In DCIT vs. Nokia India (P) Ltd. (ITAT Delhi), ITA No. 2380/Del/2010 one of the ground taken by Revenue was that on the facts and circumstances of the case and in law, the CIT(A) erred in deleting the disallowance of Rs.57,23,201/- out of foreign travelling expenses made by the AO.
AO disallowed 20% of total foreign travel expenses during the year under consideration. CIT(A) recorded that for assessment year 2000-01 and 2001-02 the disallowance was restricted to 10% of the total expenses incurred for foreign travel, against which Revenue preferred appeal to Delhi ITAT. The Counsel of the assessee submitted that the issue stands settled by various decisions of this Tribunal in assessee’s own case from A.Y.s 1998-99, 1999-00, 2000-01, 2001-02 and 2002-03. He also submitted that, consistent view taken by Delhi ITAT for A.Y.s 2000-01 and 2001-02 has been upheld by Hon’ble jurisdictional High Court.
In respect of appeal by Revenue, the learned Members of the Delhi ITAT perused the submissions advanced by both the sides in the light of the records and decisions relied upon by Counsel in assessee’s own case for various A.Y.s placed in the paper book.
The Delhi ITAT in assessee’s own case has earlier observed as under:
“15. We have heard both the parties and perused record placed on record. Apropos ground no.1, we are of the view that assessee had filed sufficient evidence in the form of foreign travel expenses incurred by the assessee on its employees who went abroad to carry out business activities of the assessee in respect of various services relatable to software, maintenance etc. Apart from expenditure incurred on foreign tours of employees. CIT(A) has observed duration of stay, purpose of visit etc. In our considered view, assessee filed sufficient compliance to establish its claim that the foreign travel expenditure incurred on employees was in relation to business. CIT(A) has held that AO’s action was not proper. However, at the end of his order, without giving any reason has retained 10% by observation supra. Hence, an addition of 10% out of foreign travel expenses appears to be reasonable. Once, the AO;s findings are not found to be incorrect, then CIT(A) was under obligation to explain what he means by reasonableness. In our view, once the assessee discharged its burden and revenue does not rebut, the same in factual terms no disallowance called for. Hon’ble High Court in the case of SA Builders (supra) has held that the expression purpose of business has provided connotation and includes expenditure incurred for commercial expediency. In our view, assessee has established that the expenditure on foreign travel of employees was in the realm of commercial expediency. In view thereof, we hold that the assessee is entitled to the claim of travelling expenditure, 10% retained by CIT(A) is deleted. This ground of the assessee is allowed and revenue’s sole ground in this behalf is dismissed.”

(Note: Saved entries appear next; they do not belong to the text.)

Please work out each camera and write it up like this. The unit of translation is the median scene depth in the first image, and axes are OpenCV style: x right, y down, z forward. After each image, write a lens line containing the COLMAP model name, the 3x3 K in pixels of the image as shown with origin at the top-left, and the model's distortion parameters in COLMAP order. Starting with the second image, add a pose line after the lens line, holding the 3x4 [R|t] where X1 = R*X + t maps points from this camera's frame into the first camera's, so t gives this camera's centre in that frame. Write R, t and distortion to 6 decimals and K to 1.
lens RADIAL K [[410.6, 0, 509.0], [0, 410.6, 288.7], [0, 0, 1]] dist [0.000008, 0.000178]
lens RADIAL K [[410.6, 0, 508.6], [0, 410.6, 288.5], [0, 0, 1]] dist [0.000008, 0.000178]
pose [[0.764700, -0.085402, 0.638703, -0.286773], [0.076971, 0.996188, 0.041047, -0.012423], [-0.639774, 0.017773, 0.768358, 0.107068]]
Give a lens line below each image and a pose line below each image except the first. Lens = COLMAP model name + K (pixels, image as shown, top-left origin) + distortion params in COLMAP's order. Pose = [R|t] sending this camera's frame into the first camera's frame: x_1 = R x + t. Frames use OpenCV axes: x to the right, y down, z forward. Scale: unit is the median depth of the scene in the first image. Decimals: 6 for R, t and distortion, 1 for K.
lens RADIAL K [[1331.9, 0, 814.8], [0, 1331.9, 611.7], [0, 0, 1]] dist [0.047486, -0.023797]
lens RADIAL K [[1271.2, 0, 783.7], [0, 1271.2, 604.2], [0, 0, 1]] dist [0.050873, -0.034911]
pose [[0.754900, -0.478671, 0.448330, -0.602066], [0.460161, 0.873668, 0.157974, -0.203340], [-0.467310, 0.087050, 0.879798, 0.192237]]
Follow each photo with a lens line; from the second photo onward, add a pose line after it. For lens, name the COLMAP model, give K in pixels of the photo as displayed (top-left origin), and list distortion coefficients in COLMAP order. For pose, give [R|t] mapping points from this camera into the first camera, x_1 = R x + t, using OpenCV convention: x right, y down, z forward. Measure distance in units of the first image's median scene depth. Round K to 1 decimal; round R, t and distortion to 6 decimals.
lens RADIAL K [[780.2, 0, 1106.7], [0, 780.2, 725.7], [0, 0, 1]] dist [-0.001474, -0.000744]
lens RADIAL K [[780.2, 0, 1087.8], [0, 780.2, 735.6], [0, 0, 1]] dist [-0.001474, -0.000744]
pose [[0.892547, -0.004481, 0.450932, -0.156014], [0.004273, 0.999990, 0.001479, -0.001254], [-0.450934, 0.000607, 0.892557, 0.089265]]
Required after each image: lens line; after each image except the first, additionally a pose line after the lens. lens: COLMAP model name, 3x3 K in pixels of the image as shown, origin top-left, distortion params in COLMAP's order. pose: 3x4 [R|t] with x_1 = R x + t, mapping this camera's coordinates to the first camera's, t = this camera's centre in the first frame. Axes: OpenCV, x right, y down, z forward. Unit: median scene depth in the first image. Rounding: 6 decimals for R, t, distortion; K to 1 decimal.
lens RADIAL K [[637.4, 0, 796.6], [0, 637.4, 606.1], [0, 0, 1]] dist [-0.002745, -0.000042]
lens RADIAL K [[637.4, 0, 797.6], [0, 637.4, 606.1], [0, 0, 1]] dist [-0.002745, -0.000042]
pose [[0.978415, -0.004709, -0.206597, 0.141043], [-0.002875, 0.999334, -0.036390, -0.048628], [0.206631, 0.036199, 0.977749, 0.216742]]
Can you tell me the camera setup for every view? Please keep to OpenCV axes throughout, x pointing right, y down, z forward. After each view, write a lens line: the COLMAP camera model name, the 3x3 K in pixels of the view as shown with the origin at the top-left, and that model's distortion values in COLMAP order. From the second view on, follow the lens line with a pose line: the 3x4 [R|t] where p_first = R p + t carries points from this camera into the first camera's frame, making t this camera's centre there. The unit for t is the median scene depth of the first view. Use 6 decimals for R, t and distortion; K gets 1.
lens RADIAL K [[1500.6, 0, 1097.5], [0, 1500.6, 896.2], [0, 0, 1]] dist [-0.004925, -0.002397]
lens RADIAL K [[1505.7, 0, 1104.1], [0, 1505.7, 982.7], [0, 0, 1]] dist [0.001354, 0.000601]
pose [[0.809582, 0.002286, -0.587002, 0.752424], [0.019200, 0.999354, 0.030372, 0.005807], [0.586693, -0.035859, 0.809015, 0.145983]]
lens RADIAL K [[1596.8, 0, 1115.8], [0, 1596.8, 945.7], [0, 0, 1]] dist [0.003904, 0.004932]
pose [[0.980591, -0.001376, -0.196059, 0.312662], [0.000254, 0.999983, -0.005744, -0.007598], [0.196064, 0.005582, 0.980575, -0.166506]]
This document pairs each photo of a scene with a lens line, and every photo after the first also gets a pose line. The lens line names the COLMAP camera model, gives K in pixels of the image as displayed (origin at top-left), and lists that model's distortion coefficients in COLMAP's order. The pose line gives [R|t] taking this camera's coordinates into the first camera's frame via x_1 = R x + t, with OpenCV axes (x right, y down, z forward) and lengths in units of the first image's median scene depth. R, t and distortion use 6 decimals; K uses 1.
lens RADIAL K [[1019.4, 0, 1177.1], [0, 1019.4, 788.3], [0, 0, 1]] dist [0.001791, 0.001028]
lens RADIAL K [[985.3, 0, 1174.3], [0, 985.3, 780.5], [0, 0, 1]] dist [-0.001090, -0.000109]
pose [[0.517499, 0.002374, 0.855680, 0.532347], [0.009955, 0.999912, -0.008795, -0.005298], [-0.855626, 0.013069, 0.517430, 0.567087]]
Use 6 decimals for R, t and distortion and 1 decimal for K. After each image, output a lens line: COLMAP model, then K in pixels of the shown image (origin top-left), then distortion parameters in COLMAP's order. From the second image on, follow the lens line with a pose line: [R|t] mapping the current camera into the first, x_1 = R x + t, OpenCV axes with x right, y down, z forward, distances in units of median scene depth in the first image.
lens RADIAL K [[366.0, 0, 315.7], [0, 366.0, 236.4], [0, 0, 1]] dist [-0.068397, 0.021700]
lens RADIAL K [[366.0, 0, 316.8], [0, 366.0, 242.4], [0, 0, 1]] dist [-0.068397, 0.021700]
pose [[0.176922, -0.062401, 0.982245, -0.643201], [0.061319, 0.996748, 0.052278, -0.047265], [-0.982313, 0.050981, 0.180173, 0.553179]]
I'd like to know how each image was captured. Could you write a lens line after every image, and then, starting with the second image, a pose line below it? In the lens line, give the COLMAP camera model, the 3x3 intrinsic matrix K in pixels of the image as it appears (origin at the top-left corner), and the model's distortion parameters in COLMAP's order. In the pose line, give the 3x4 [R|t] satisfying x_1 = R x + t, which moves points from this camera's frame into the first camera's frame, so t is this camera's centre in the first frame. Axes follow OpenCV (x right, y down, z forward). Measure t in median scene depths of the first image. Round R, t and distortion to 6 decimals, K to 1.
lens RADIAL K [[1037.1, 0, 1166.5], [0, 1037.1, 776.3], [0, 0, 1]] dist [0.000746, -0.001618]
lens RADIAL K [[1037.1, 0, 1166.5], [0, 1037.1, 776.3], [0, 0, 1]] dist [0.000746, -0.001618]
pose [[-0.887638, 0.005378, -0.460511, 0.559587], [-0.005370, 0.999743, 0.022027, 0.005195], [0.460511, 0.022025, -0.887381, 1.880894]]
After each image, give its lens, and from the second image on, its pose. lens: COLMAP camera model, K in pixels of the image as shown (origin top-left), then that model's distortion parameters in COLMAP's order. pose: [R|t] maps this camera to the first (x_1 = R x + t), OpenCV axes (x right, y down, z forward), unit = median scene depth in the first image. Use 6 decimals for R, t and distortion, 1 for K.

Hon’ble High Court upheld the findings of Delhi ITAT, by observing as under:
“We find from the order of CIT as well as ITAT that the explanation given by assessee was that this provision was made on the basis of past experience and other relevant consideration. The very fact that the provision for lesser amount is made in spite of the fact that as well as had indicates in this issue would itself demonstrate that there was a proper application of mind on the part of the assessee in making this provision. Merely on this ground, the AO could not have disallowed the provision to the extent of 25% and thus the ITAT rightly allowed the entire provision towards warranty. We may also observe here that such provision has been made in preceding as well as subsequent AYs and has been allowed in full by the ITAT and affirmed by this Court. Therefore, no question of law arises.”
The Counsel submitted that, for the year under consideration, there has been no change in factual position in so far as foreign travel expenses are concerned. He submitted that for the year under consideration foreign travel expenses incurred were Rs.2,86,16,007/-. Further CIT(A) categorically observed that these expenses have been incurred in accordance with international travel policy of Nokia group, which regulates and facilitates the movement of personnel of the assessee across international locations, and there is no expenses which could be termed as not incurred for purposes of assessee company. From the submissions made by assessee before the authorities below, it appears that assessee has filed all the relevant details in respect of travelers and their status of employment with Nokia.
The learned Members of the Delhi ITAT held that we therefore do not find any reason to interfere with the consistent approach followed by CIT(A) which is supported by various orders of Delhi ITAT for various assessment years and which have been affirmed by Hon’ble jurisdictional High Court in appeal filed for A.Y. 2000-2001 and 2001-02. Accordingly the ground raised by Revenue was dismissed.